I would just heat the pumpkin puree to the correct mash temperature, or a bit higher, and then add it to the infused mash.

Agree. This is by far the easiest approach, though most ovens don't go that low so you would need to monitor it a bit and run the oven at the lower setting.

I can easily see why people resort to RIMS systems at some point. Or decoction mashes, if you have the time.

Amen. In the process of building a direct-fire mash right now. I have the arduino PID controller built, now I just need to cut up my keg and get some low pressure propane plumbing and furnace valve. Step mashing --- here I come.
 
IslandLizard said:
I would just heat the pumpkin puree to the correct mash temperature, or a bit higher, and then add it to the infused mash.

Probably because I'm an engineer but to me running a couple of numbers in a simple equation feels easier than breaking out another pot, heating and stirring and measuring temps.
 
Yeah, I just don't want to crap up my HLT. That's the one vessel that I don't have to clean religiously.

You could probably just do what I mentioned and put the puree in a bowl and mix in some hot water in it, then put it in the mash tun. You could even microwave some water in a 1 - 2 quart pyrex and use that to mix with the pumpkin, instead of worrying about the strike water temperature.
 
*faceslap*

Sorry for the ill-advice.

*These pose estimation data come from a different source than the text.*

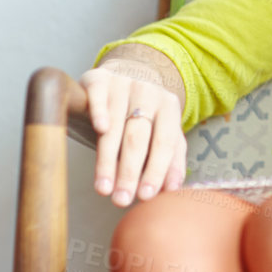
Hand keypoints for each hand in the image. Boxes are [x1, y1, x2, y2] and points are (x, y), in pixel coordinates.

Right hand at [77, 60, 186, 206]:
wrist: (128, 71)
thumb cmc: (146, 112)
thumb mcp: (163, 131)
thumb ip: (171, 157)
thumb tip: (172, 188)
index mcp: (169, 107)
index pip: (164, 142)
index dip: (156, 170)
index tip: (146, 197)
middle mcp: (149, 93)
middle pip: (138, 137)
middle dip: (130, 171)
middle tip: (121, 200)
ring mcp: (124, 83)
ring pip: (115, 124)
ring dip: (108, 159)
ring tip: (103, 188)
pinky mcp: (99, 78)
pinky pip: (98, 94)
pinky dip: (100, 110)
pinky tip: (100, 128)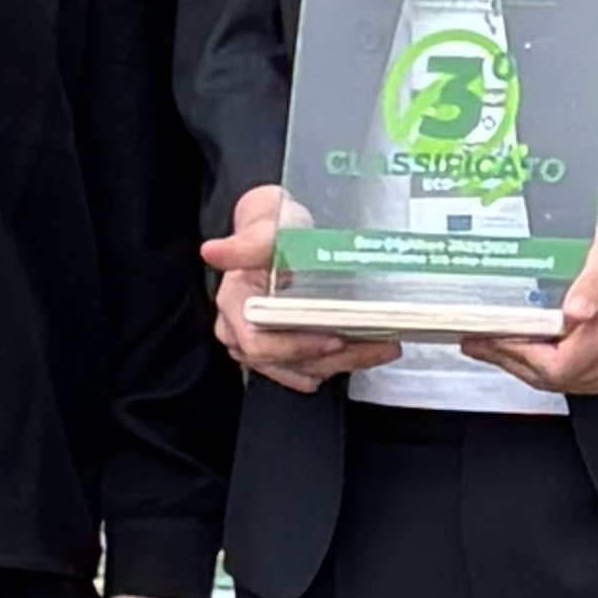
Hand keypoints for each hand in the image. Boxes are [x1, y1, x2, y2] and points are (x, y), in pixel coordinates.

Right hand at [203, 186, 365, 391]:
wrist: (277, 233)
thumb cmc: (272, 227)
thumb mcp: (266, 227)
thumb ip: (246, 243)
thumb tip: (212, 252)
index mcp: (233, 304)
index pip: (258, 342)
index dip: (296, 347)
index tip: (335, 339)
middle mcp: (240, 333)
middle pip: (286, 362)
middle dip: (335, 359)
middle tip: (380, 344)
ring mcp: (262, 347)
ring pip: (303, 369)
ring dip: (346, 363)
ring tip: (385, 346)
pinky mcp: (283, 352)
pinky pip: (311, 367)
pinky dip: (342, 362)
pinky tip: (369, 349)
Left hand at [471, 205, 597, 403]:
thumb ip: (594, 281)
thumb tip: (575, 313)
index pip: (556, 364)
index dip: (516, 356)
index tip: (487, 338)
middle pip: (556, 379)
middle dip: (513, 362)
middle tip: (480, 343)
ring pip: (569, 384)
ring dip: (531, 368)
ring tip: (500, 347)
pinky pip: (587, 381)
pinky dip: (556, 370)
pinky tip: (538, 352)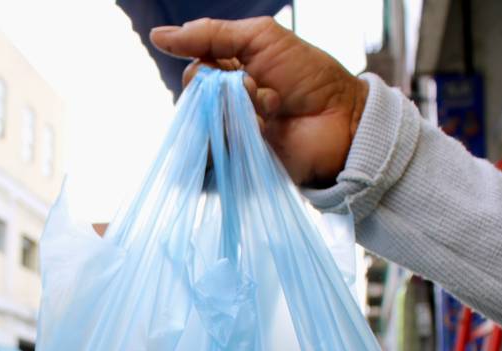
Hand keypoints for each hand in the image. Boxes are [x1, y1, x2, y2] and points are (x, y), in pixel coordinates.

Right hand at [151, 17, 367, 185]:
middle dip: (224, 90)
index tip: (236, 67)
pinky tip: (264, 131)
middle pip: (192, 103)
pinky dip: (238, 137)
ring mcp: (230, 139)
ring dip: (237, 112)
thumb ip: (210, 34)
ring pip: (202, 128)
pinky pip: (214, 157)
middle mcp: (224, 110)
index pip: (193, 74)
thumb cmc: (310, 76)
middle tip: (257, 87)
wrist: (343, 118)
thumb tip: (157, 36)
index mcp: (227, 78)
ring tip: (270, 109)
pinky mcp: (237, 166)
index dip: (207, 69)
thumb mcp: (260, 38)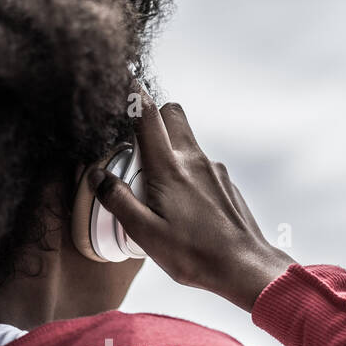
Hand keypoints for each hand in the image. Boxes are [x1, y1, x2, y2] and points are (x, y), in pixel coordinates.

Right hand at [87, 91, 294, 312]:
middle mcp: (194, 160)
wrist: (246, 268)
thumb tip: (99, 177)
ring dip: (169, 149)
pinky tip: (183, 209)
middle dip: (152, 116)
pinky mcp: (225, 184)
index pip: (147, 116)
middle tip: (136, 147)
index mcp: (170, 169)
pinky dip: (186, 173)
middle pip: (172, 114)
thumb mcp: (146, 234)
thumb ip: (119, 201)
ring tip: (157, 190)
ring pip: (187, 141)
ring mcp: (214, 170)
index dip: (132, 93)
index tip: (123, 77)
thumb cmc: (195, 254)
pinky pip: (200, 165)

I don't have a HLT, just a direct-fire mash tun I heat the strike up in.

Do you do no-sparge, or do you have an alternative way to heat up your sparge water?

EDIT: I guess after further consideration, you probably heat the sparge water in the MT? Haha, if so, dunce cap for me! That probably adds a bit of time to your brew day, if that's the case, right?
 
Do you do no-sparge, or do you have an alternative way to heat up your sparge water?

EDIT: I guess after further consideration, you probably heat the sparge water in the MT? Haha, if so, dunce cap for me! That probably adds a bit of time to your brew day, if that's the case, right?

I got another pot for my sparge water...I heat up the sparge just before I start my mash out. I pour the grains through a paint strainer in a colander into my kettle...do it back into the MT then to the kettle. I start boiling the wort while I add the sparge to my MT and repeat the process using the sparge pot and MT. Super ghetto but I hit 70% everytime...I hit 80% on a 12% barleywine and turned it into a monster. Super cheap and and no hassle with smaller batch sizes.

I bought I 5 gallon kettle..got the drilled hole and the kettle conversion kit. Even got a cooler and the conversion kit. They just sit in my basement never used as I see no need to change my system after several years, especially with the consistent results I get.